Two prominent Iowans are lending their voices to a campaign that’s hoping to reduce stillborn baby deaths.
The organization "Count the Kicks" is launching radio PSAs in Iowa featuring Iowa football coach Kirk Ferentz and First Lady Mari Culver. "Parents counting their babies kicks in utero is a really simple, effective way to screen their baby’s well-being during the final months of pregnancy," Culver says.
The First Lady says, during the last tri-mester of a pregnancy, a healthy baby should make about 10 fetal movements or "kicks" every 2 hours. Culver says most babies will make those ten movements in less than 30 minutes, "If the baby’s in distress or in some sort of danger – it’s an effective, quick way to monitor and get medical attention if necessary."
Culver, who has two young children, was asked to record the PSA by state representative Janet Peterson of Des Moines. Peterson lost a child, named Grace, to stillbirth in July of 2003. "Obviously, it was a devastating time for my husband and I," Peterson says, "and going through the grieving process, one of the things I wanted to try and do with all my heart, as a tribute to our daughter Grace, was make sure no other families have to endure the tragedy of a stillbirth."
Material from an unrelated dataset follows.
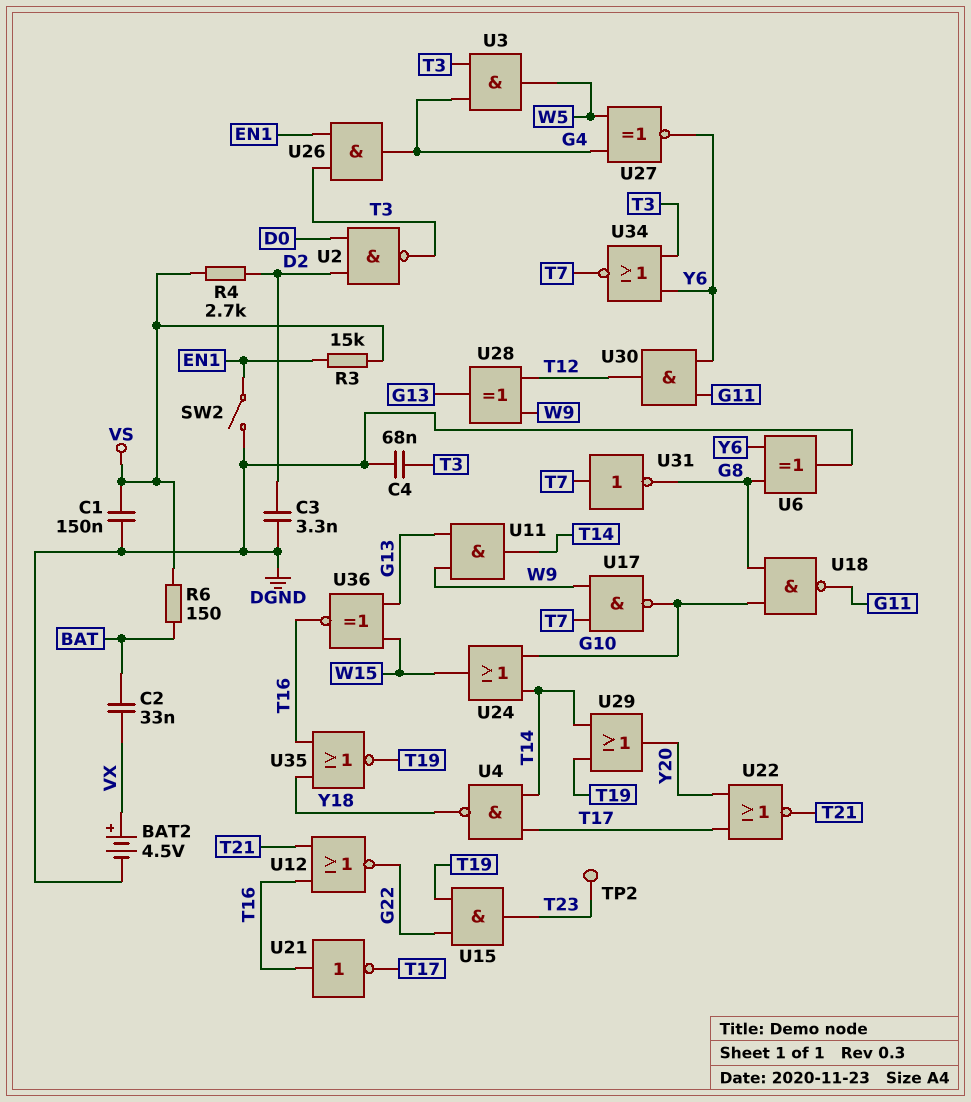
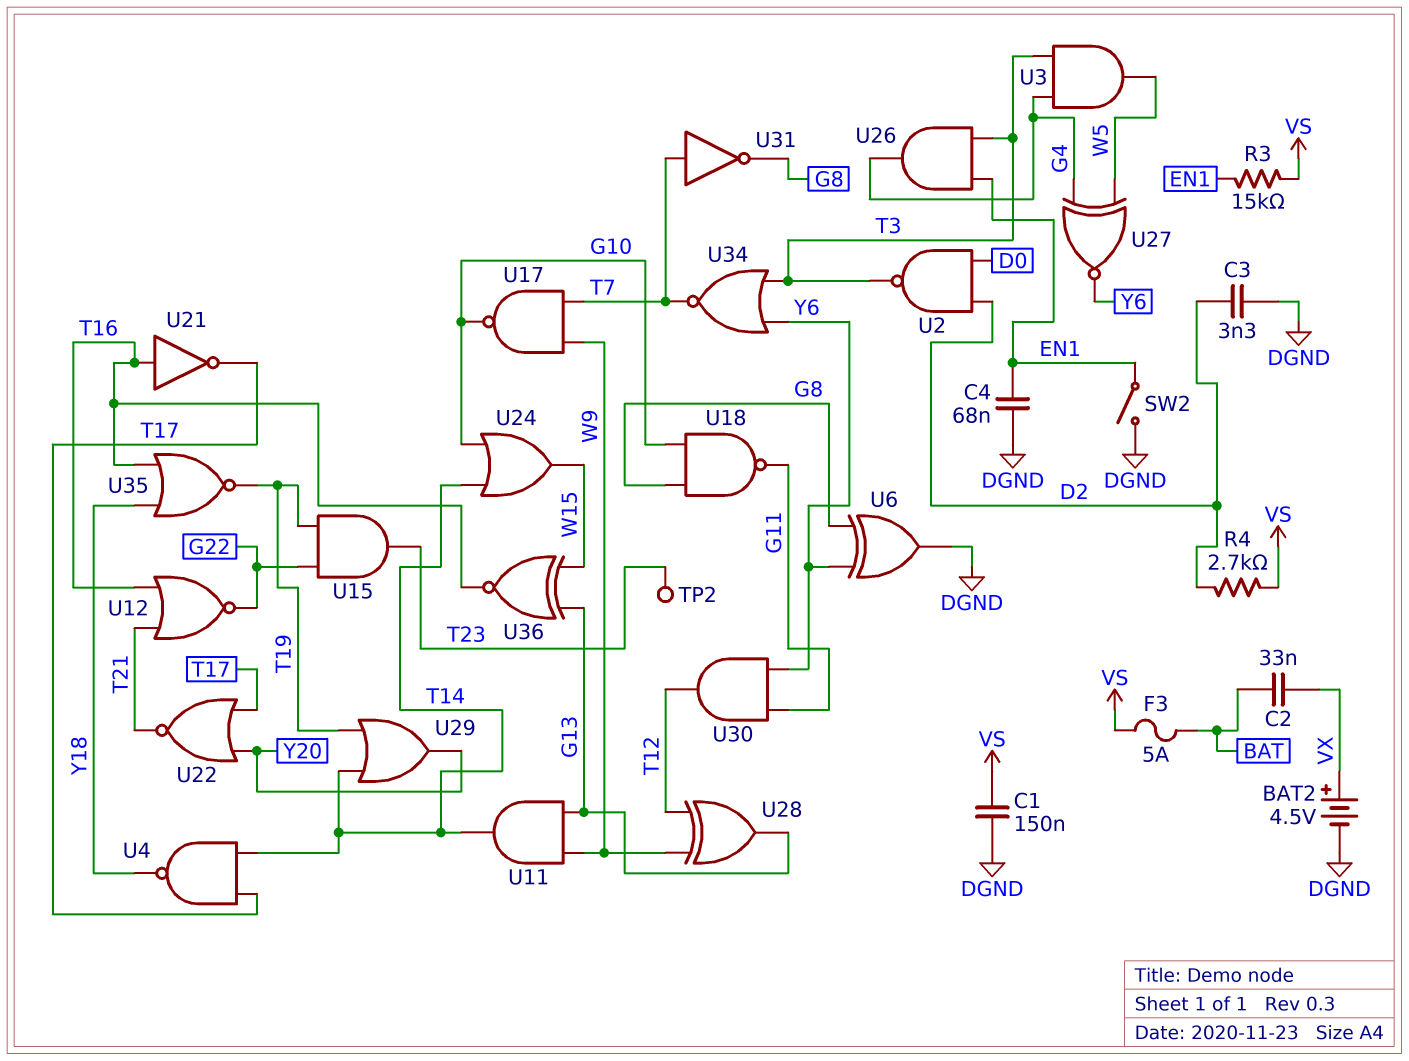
C4: 68nF (DGND, T3) -> 68nF (DGND, EN1)
F3: none -> 5A (BAT, VS)
R6: 150 (BAT, VS) -> none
Peterson says Iowa is the only state in the country collecting information from women who lose a child to stillbirth. "There’s 26,000 stillbirths in the United States every year," Peterson says, "but there’s been virtually no research done on what’s causing it and what women can do to prevent them from occurring." She says research has found, however, that fetal movements in the final months of pregnancy can reduce the risk of stillbirth. There are approximately 200 stillbirth deaths in Iowa every year.
Peterson and a group of other Iowa women that lost children to stillbirth have launched a website, www.countthekicks.org . The effort is sponsored by the Heinz Foundation. Peterson says she became friends with Teresa Heinz-Kerry while her husband John Kerry was campaigning for president in Iowa in 2003, during the time Peterson lost her child.
The PSAs are being sent to radio stations in Iowa and Pennsylvania. Peterson says if they notice an increase in activity on the website, they might produce PSAs for other states.